When I started as a grad student in the fall of 1971 Walter was still incredibly busy pumping out the initial great papers of plate tectonics including a classic paper with Manik Talwani on the relative motions of Africa, North America and Europe (the key to the geology of the Alps!), a paper on the global distribution of Mesozoic anomalies with Roger Larson (the age of the rest of the ocean basins!), another classic paper on the implication of spreading rate variations for sea level changes with Jim Hays, and a global magnetic lineation map with other members of the magnetics group.   This made for a very exciting office environment in which there were maps and plots and ideas and visitors all over the place.  But it also meant that Walter did not actually have time for focusing on the topic that he had suggested for me – looking at the shapes of anomalies.  When I looked back at it a little later I realized that my scientific interactions with Walter were actually few and far between, especially when compared with some of the other grad students who were having fairly frequent meetings with their advisors, sometimes every week.
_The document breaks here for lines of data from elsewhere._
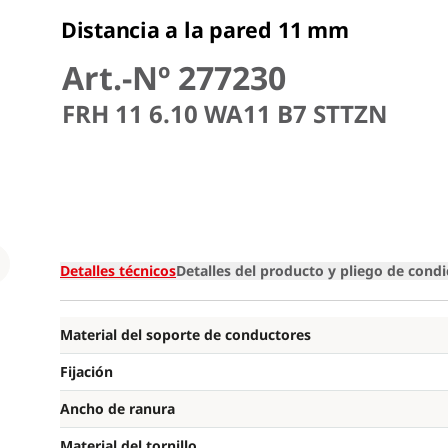
Distancia a la pared 11 mm
Art.-Nº 277230
FRH 11 6.10 WA11 B7 STTZN
Loading
Detalles técnicos
Detalles del producto y pliego de cond
Material del soporte de conductores
Fijación
Ancho de ranura
Material del tornillo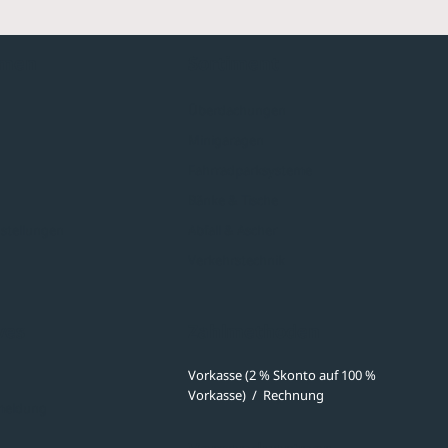
hmen
Sortiment
Überdachungen
Minigaragen
Fahrradparksysteme
Bänke & Tische
stellungen
Abfall & Ascher
Verkehrstechnik
ves
Zahlmethoden
Vorkasse (2 % Skonto auf 100 %
Vorkasse)
/
Rechnung
meldung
For me (and I believe for John LaBrecque), this was not the case.

However, I soon realized that a scientist who knew a lot about the theoretical aspects of anomaly shapes, which Walter really didn’t know too much about, was sitting at the desk next to mine.  Walter had paired me up with a young visiting Dutch scientist, Hans Schouten, who had recently finished writing his thesis on, well, the theoretical aspects of anomaly shapes.  Working with Hans (who was working on a classic paper with Keith McCamy in the seismology group) led eventually to two papers that explained the reason the shapes of the anomalies in the South Pacific disagreed with the anomaly shapes in the North Pacific.  This work attracted Dennis Kent who had a great idea that addressed the anomaly shape puzzle (and formed the basis of another paper).  And since John LaBrecque was next door and also working on anomaly shapes, we ended up collaborating on our own paper.   While all of this was going on I sometimes felt that my relationship with Walter could be characterized as a case of benign neglect. But later I was extremely grateful to Walter for letting my career unfold the way it did because I realized that I had learned a lot more than most students did about how science really works.
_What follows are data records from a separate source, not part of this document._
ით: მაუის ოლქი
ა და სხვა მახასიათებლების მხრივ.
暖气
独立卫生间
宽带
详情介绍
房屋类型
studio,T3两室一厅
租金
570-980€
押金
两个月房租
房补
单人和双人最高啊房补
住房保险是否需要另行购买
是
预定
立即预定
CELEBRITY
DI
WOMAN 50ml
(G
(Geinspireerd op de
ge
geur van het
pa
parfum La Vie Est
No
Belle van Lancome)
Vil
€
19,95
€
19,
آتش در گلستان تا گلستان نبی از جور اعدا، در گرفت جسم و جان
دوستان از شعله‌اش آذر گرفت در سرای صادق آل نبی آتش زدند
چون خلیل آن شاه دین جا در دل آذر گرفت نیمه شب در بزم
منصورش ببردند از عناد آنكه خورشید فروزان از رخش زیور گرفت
This brief description of my grad school days doesn’t fully express the importance of Walter to my career.  Walter was always there for me.  When I felt stuck and thought that he might be able to shed some light on a problem, I could just walk into his office and ask him for his opinion.  He would usually come up with some good ideas for things to try.  Perhaps most importantly Walter created an enormously exciting place to work on scientific problems.  He was always telling stories, usually with a lot of humor.  These stories might be about things that happened during his time at sea on the Vema or during his early days at Lamont. Other stories would be about the reactions of scientists at Lamont and elsewhere to his Eltanin 19 discovery (Maurice Ewing was very skeptical of Walter’s interpretation as was Ewing’s deputy director Joe Worzel, just to name two people). Or they might be about his time in the army in the early 1950s or in college, or, really, anything.  He was a great storyteller.

One of the great things about Walter is that you could see that he felt there was much more to life than just science.  Administrative meetings and administrative positions were not important but friendships were very important.  This was another lesson I took to heart. In the 1980s Walter and I oftened carpooled between the City and Lamont because we lived near each other in Manhattan.  We had fascinating discussions and we became good friends. After moving to San Diego I missed seeing Walter but I would visit him every time I made a trip back to NYC. He truly had a profound influence on my life.